What You Should Know About Hydrocephalus*

What causes hydrocephalus?

The causes of hydrocephalus are not all well understood. Hydrocephalus may result from developmental disorders such as those associated with neural tube defects including spina bifida and encephalocele. Other possible causes include complications of premature birth such as intraventricular hemorrhage, diseases such as meningitis, tumors, traumatic head injury, or subarachnoid hemorrhage blocking the exit from the ventricles to the cisterns and eliminating the cisterns themselves.
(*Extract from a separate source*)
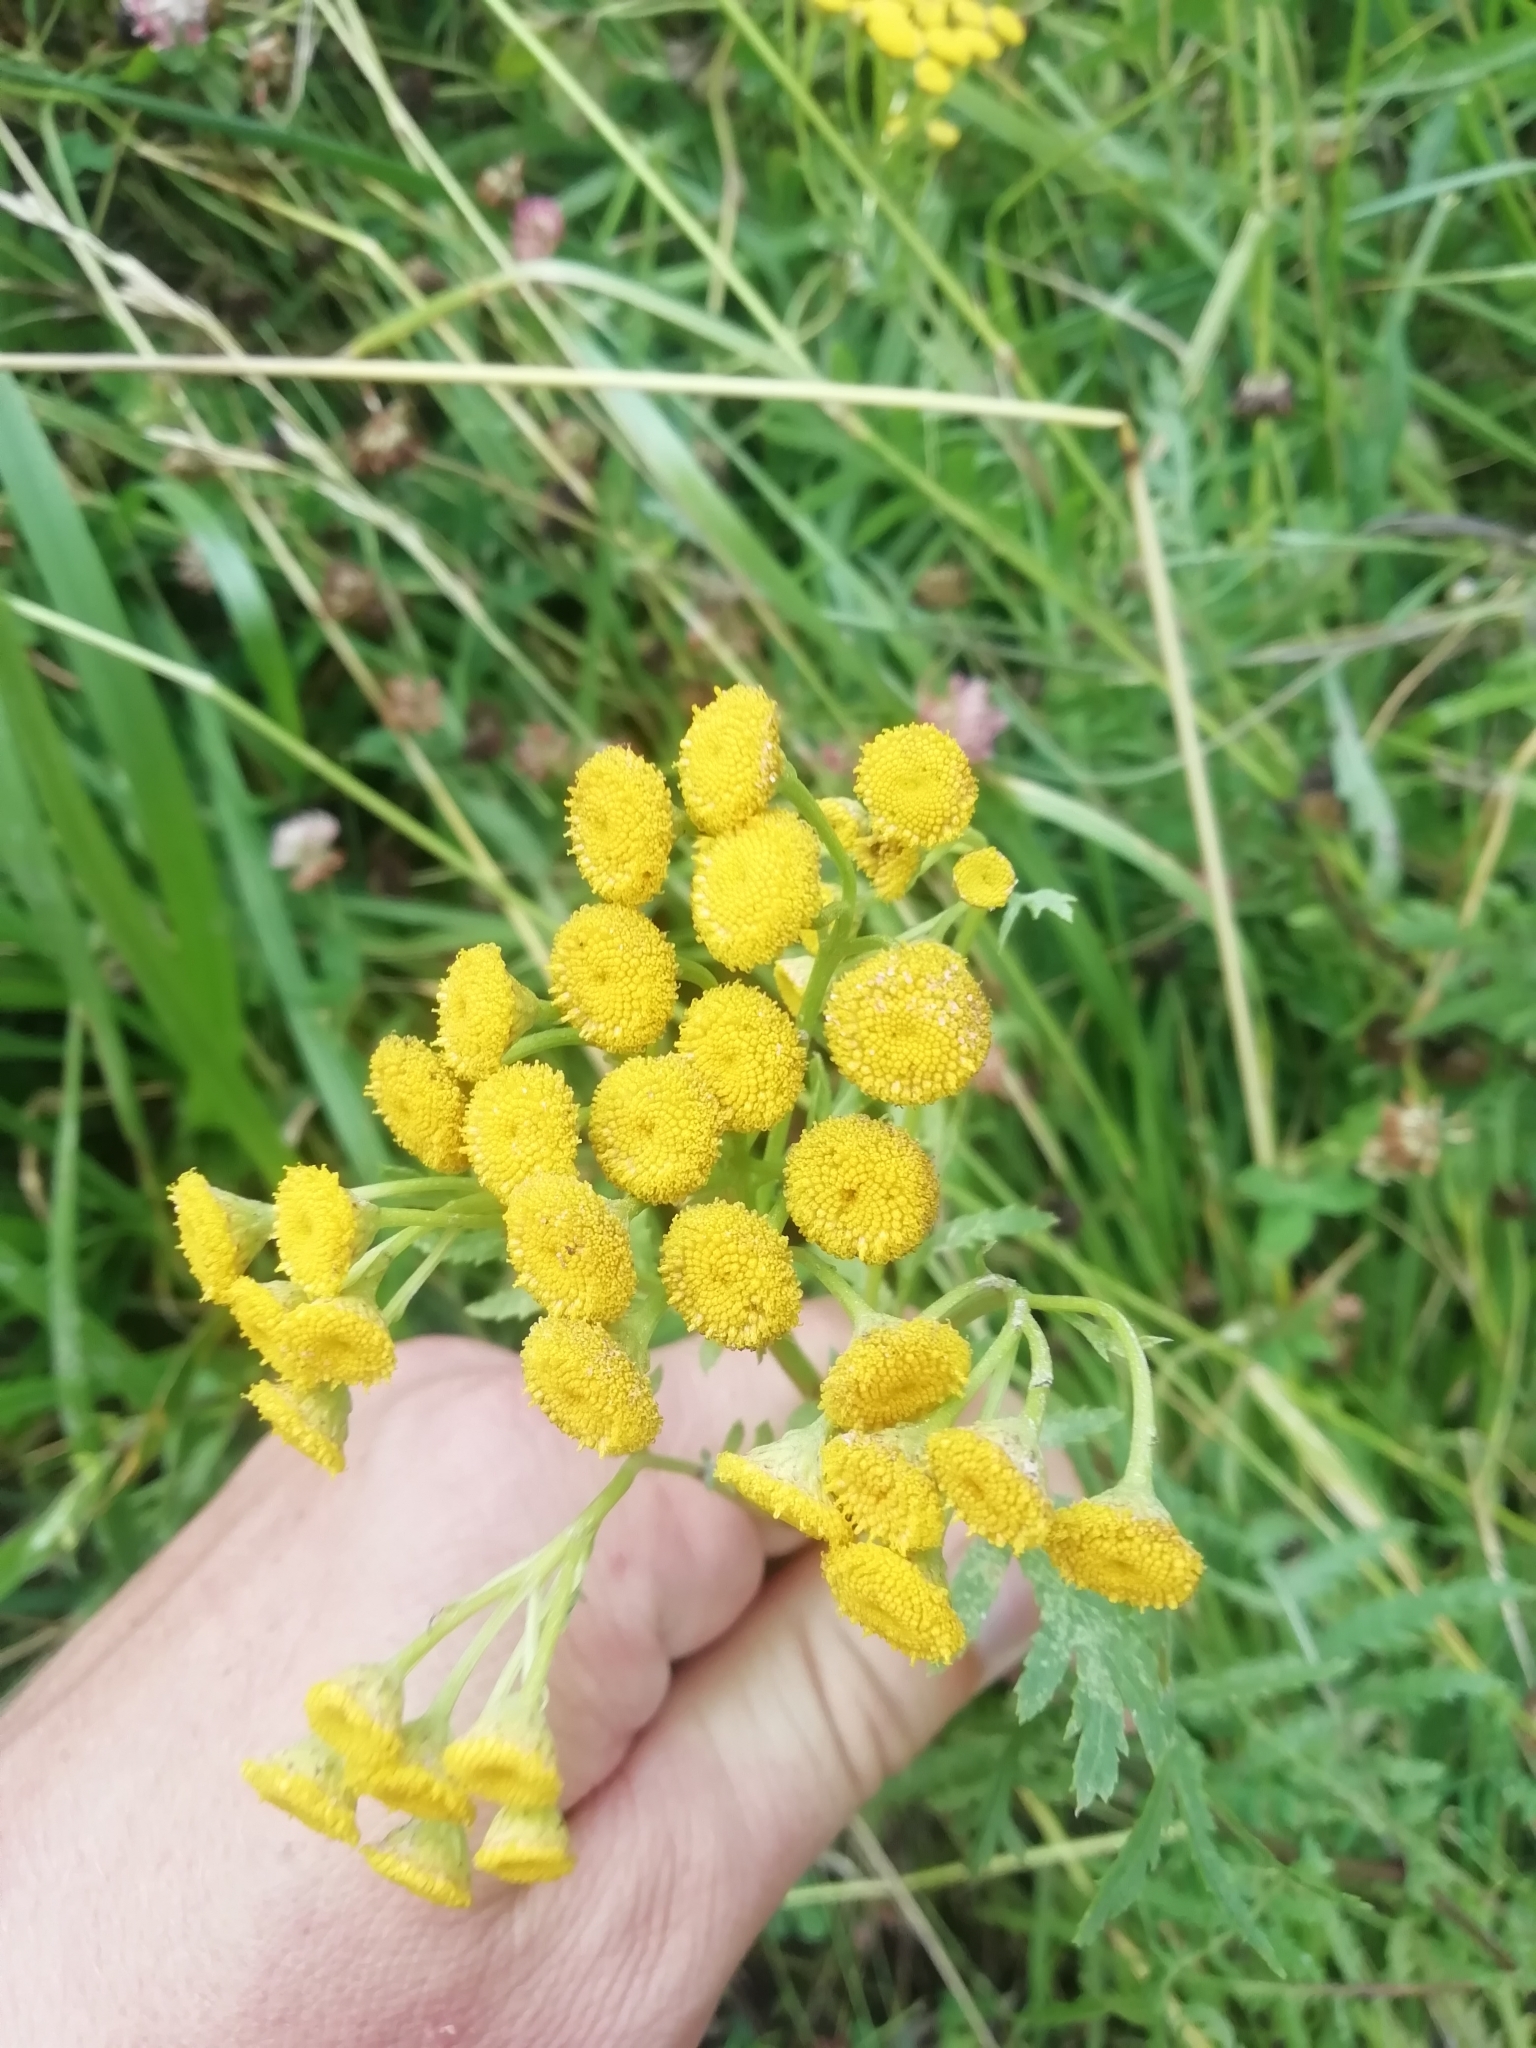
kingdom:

What are the symptoms of hydrocephalus? 

Symptoms vary with age, disease progression and individual differences in tolerance to CSF. For example, an infant's ability to tolerate CSF pressure differs from an adult's. The infant skull can expand to accommodate the buildup of CSF because the sutures (fibrous joints that connect the bones of the skull) have not yet closed. In infancy, the most obvious indication of hydrocephalus is the rapid increase in head circumference or an unusually large head size. Other symptoms may include vomiting, sleepiness, irritability, downward deviation of the eyes (also called "sun setting") and seizures.

Older children and adults may experience different symptoms because their skulls cannot expand to accommodate the buildup of CSF. Symptoms may include:

  • Headache
  • Vomiting and/or nausea
  • Papilledema (swelling of the optic disk which is part of the optic nerve)
  • Visual disturbances: blurred vision, diplopia (double vision), and sun setting of the eyes
  • Difficulty with balance, poor coordination, and gait disturbance
  • Urinary Incontinence
  • Slowing or loss of development
  • Lethargy, drowsiness, irritability and or other changes in personality or cognition including memory loss

Normal Pressure Hydrocephalus

Symptoms of NPH include progressive mental impairment and dementia, problems with walking, and impaired bladder control leading to urinary frequency and/or incontinence. They may have a general slowing of movements or may complain that their feet feel "stuck." Because these symptoms are similar to other disorders such as Alzheimer's disease, Parkinson's disease, and Creutzfeldt-Jakob disease, NPH is often misdiagnosed. Many cases go unrecognized and are never properly treated. Doctors may use a variety of tests, including brain scans (CT and/or MRI), a spinal tap or lumbar catheter, intracranial pressure monitoring, and neuropsychological tests to help them diagnose NPH and rule out other conditions.

The symptoms described in this section account for the most typical ways in which progressive hydrocephalus manifests. It is, however, important to remember that symptoms vary significantly from individual to individual.

* Information provided by the National Institute of Neurological Disorders and Stroke (NINDS).